Foursquare has not cornered the nascent location-based social service war, executives from Google, Facebook and Foursquare asserted at the TechCrunch Disrupt event in New York May 25.
TechCrunch Editor Michael Arrington asked Vic Gundotra, vice president of engineering for Google, Chris Cox, vice president of product management for Facebook and Foursquare CEO Dennis Crowley, whether social check-in service Foursquare had won the location-based service battle.
“Are they the YouTube of location?” Arrington added, a nod to the Google-owned property’s unparalleled status in user-generated video.
Gundotra, whose company offers the Google Latitude friend-finding application and the Google Buzz for mobile social app, said there will be many players for location-based services.
“I think Foursquare has done some pretty amazing work, some examples of the kind of exciting things you can do with check-ins, but it’s extremely early,” Gundotra said. “I think you’re going to see lots of information in the next year from everybody and I think that’s good for consumers.
For example, Google last week launched its Latitude API to allow developers to write apps that leverage Google’s location database. The company hopes programmers write apps that let Latitude’s 3 million-plus users track home appliances, scan highway traffic and warn users of credit card fraud.
Gundotra promised there will be exciting enhancements to Latitude this year that “make it more popular.”
Google in February launched its Google Buzz for mobile application, which lets smartphone users post comments that get tagged based on where they are when they posted their Buzz. This is sort of like a check-in even if Google doesn’t call it that, as Arrington pointed out.
To be sure, Buzz has faced privacy hiccups, but its mobile app is the closest program Google has to competing with Foursquare, even if it doesn’t leverage check-ins. Over time, Google Latitude and Google Buzz will likely be integrated.
Arrington then put the question to Cox, who said location is not a space where there will be one winner with a bunch of losers. “It’s a piece of context that’s going to be a part of a lot of different experiences,” Cox added.

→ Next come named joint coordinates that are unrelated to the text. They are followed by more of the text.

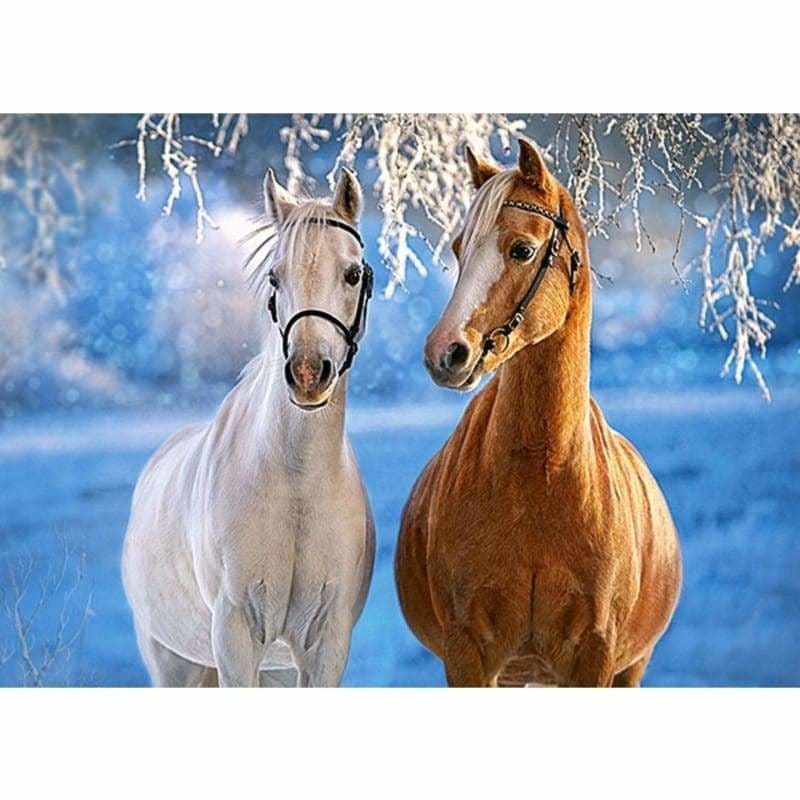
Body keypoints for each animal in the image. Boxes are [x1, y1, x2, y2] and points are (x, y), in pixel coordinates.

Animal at [122, 168, 376, 687]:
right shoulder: (236, 637)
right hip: (173, 663)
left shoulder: (325, 645)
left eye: (353, 273)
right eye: (276, 276)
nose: (307, 373)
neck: (296, 484)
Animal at [395, 138, 682, 687]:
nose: (445, 353)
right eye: (459, 249)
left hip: (630, 668)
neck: (540, 475)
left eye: (522, 250)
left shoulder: (594, 658)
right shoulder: (467, 655)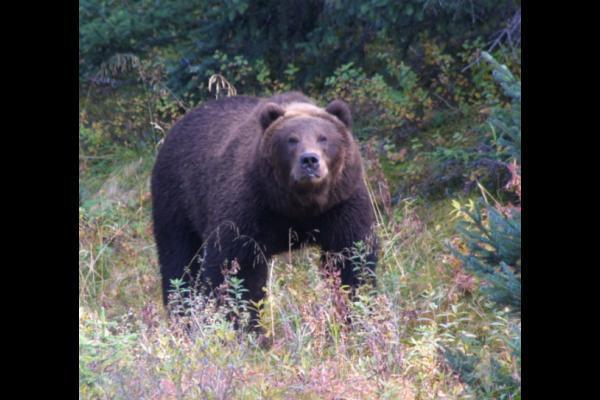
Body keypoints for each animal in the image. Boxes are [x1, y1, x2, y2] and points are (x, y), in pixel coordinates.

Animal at [151, 92, 376, 330]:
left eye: (323, 138)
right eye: (291, 139)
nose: (309, 160)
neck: (298, 204)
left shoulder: (341, 204)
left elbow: (352, 258)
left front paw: (356, 316)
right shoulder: (249, 207)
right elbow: (236, 267)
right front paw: (244, 326)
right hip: (176, 197)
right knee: (178, 258)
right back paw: (182, 315)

Facebook is reportedly offering location-based status updates for its users later this month. Facebook is said to be building an application with McDonald’s that lets users check in at one of the fast-food chain’s restaurants and have a featured product appear in the post.
Even Foursquare’s Crowley, who sold an early version of Foursquare in Dodgeball to the company and left after Google let it whither, denied there is a clear-cut winner in the location-based services market.

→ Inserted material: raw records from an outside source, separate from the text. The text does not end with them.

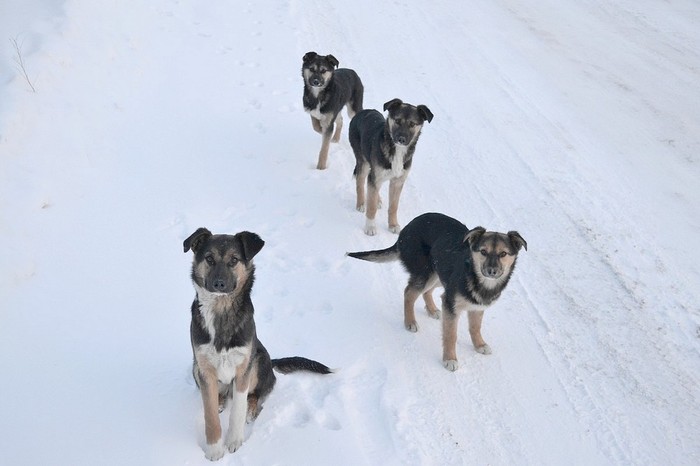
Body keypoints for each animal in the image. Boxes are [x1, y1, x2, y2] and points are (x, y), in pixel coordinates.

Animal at [183, 228, 330, 460]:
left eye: (234, 260)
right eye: (209, 259)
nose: (219, 284)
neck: (222, 312)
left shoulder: (244, 369)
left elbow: (238, 409)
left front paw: (234, 441)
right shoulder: (204, 370)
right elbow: (210, 416)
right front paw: (215, 449)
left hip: (259, 360)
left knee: (257, 394)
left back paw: (251, 411)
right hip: (194, 368)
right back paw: (221, 401)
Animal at [348, 214, 528, 372]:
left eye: (503, 254)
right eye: (483, 252)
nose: (491, 271)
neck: (474, 275)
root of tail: (405, 230)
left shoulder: (476, 307)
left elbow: (475, 327)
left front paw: (479, 345)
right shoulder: (451, 304)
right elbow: (451, 334)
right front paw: (450, 359)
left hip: (437, 272)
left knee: (426, 292)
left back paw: (432, 310)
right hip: (425, 273)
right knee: (409, 293)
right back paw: (410, 321)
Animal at [350, 99, 432, 237]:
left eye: (412, 124)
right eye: (397, 120)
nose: (401, 139)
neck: (397, 150)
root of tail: (362, 112)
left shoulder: (397, 182)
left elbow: (393, 206)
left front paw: (393, 225)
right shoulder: (376, 175)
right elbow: (371, 206)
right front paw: (370, 227)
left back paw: (377, 199)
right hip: (364, 162)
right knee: (360, 181)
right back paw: (361, 203)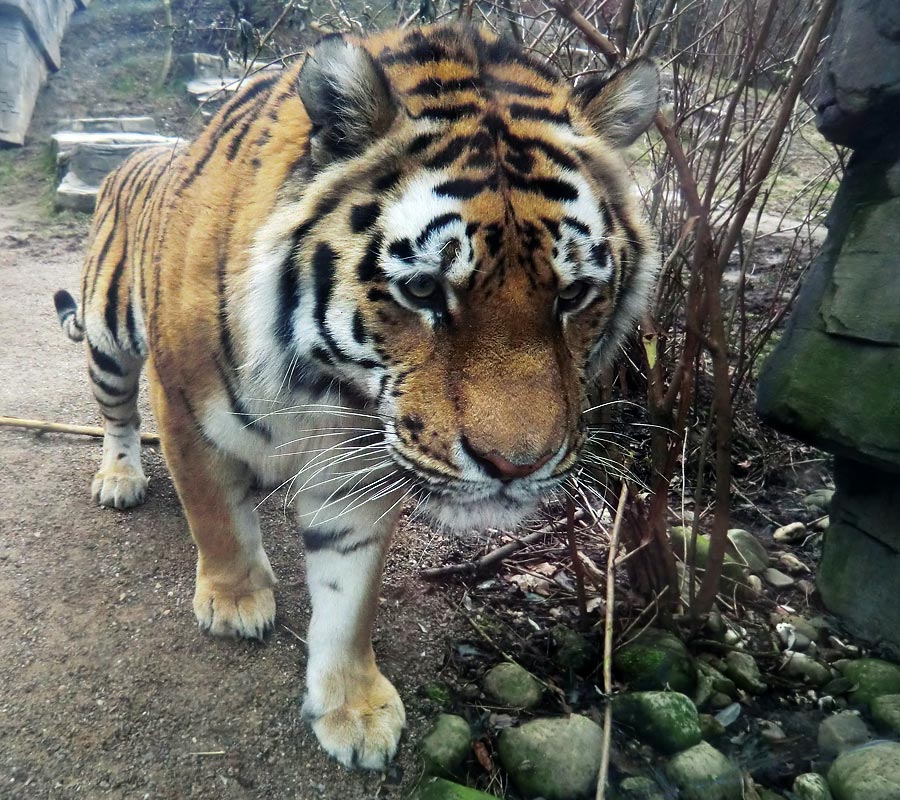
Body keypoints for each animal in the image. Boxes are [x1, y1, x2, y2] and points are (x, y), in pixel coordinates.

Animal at [56, 23, 660, 768]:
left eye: (573, 296)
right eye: (424, 290)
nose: (516, 466)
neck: (323, 384)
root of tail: (134, 155)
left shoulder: (357, 470)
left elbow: (349, 598)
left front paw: (355, 709)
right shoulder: (186, 409)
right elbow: (214, 516)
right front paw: (236, 601)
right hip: (108, 339)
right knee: (115, 412)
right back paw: (119, 478)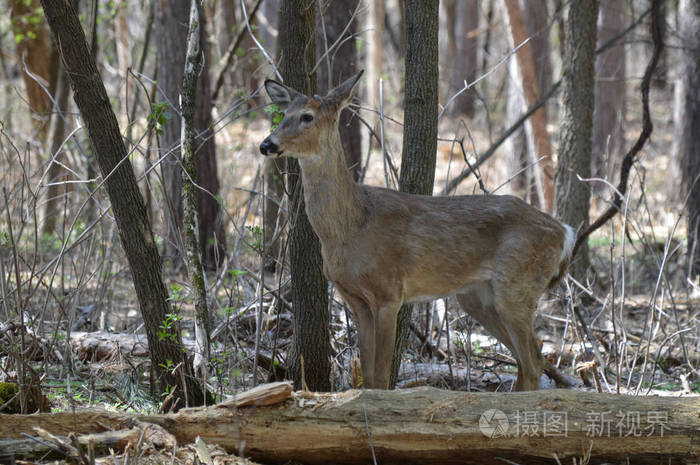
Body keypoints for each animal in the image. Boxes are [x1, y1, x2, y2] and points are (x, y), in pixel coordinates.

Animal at [258, 70, 576, 390]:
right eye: (284, 113)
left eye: (307, 116)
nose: (266, 145)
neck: (351, 227)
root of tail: (564, 232)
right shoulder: (355, 299)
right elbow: (368, 375)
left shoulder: (389, 292)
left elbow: (381, 375)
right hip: (478, 296)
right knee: (527, 359)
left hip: (517, 285)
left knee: (534, 360)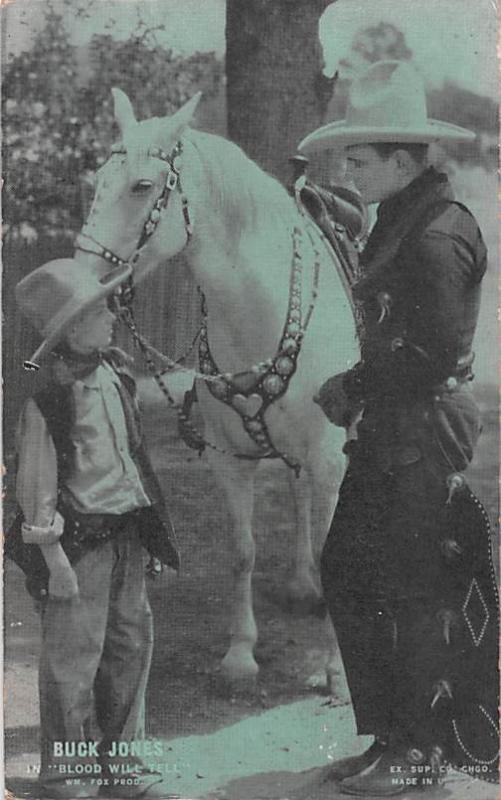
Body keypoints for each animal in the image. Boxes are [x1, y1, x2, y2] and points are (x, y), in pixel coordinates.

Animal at [72, 89, 358, 688]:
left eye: (142, 185)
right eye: (98, 181)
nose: (81, 286)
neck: (260, 314)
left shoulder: (330, 458)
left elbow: (334, 551)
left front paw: (335, 669)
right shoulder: (230, 459)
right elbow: (242, 550)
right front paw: (240, 654)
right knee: (296, 495)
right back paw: (301, 585)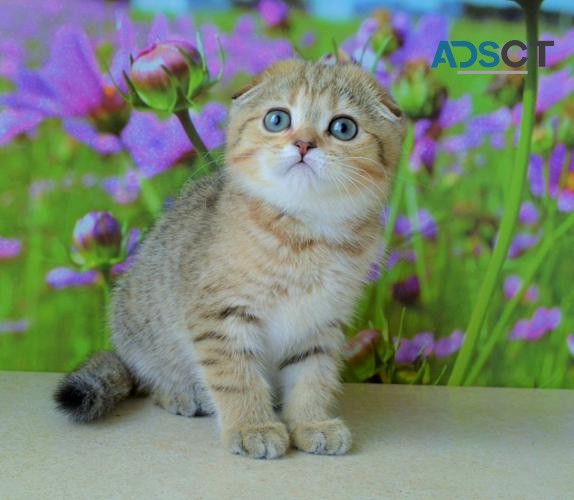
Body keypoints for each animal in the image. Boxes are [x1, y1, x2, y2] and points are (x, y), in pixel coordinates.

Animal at [53, 57, 404, 458]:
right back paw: (181, 393)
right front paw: (254, 426)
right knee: (152, 379)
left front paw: (311, 422)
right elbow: (237, 378)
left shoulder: (319, 323)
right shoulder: (221, 316)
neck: (306, 234)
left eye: (343, 128)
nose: (303, 143)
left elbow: (312, 377)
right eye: (277, 119)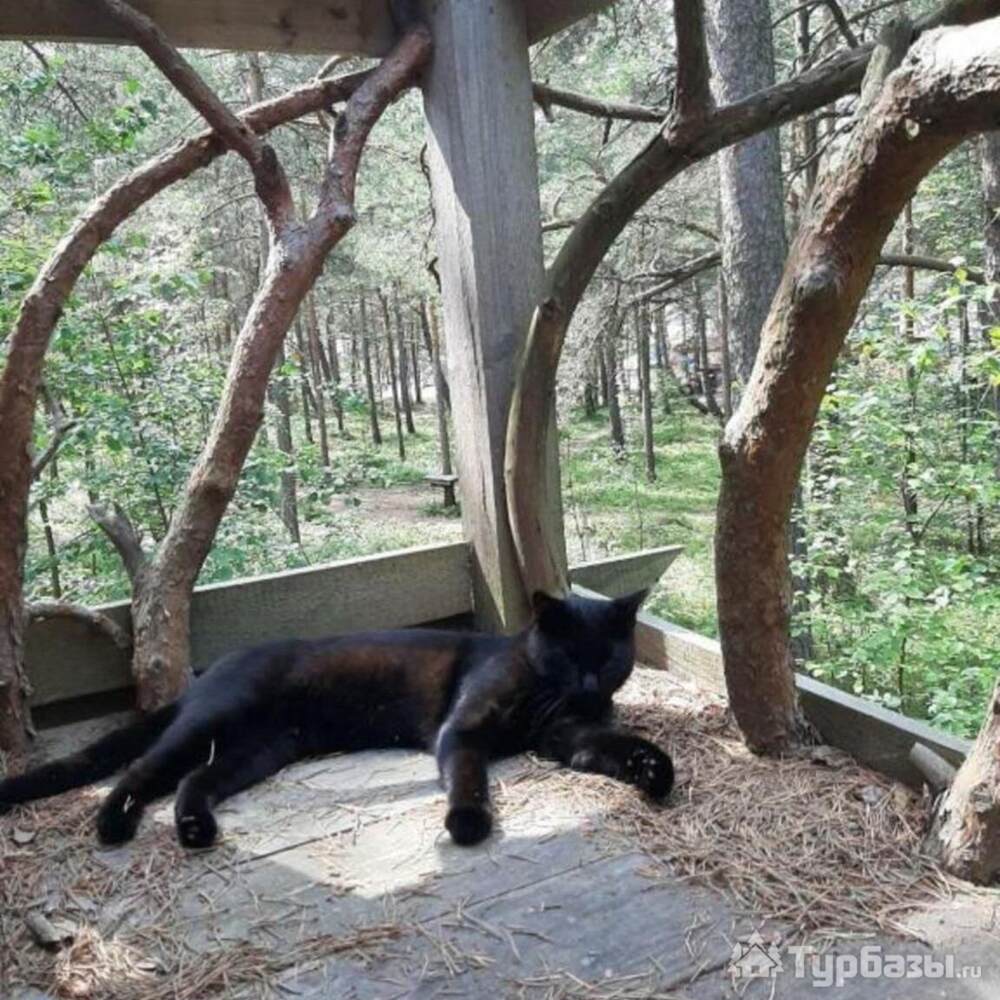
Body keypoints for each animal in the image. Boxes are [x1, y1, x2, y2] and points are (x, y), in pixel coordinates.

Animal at [0, 590, 673, 849]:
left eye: (608, 657)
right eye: (569, 656)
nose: (590, 684)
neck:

“I think we’re building great stuff,” Crowley said. “I don’t think we’re the winner. This is super early in the space. Look at two years ago, there wasn’t really anything interesting going on.”
He added that by adding reviews and ratings and game mechanics to Foursquare’s post check-in page, his company made the space more interesting. Foursquare gets more than 700,000 check-ins per day, with 35 percent of its 1 million users using the app daily.
Foursquare has partnered with the likes of PepsiCo, Starbucks, Bravo and MTV. Foursquare users who check in at Starbucks locations will earn the “Barista badge” after five check-ins.
The panelists provided politic answers. The truth behind the scenes is likely more cutthroat, with the companies scrambling to lure more users and more advertising partners willing to leverage location.
Moreover, Arrington neglected to press Gundotra on the bold statements he made against Apple at Google I/O last week, which was curious considering the attention he drew.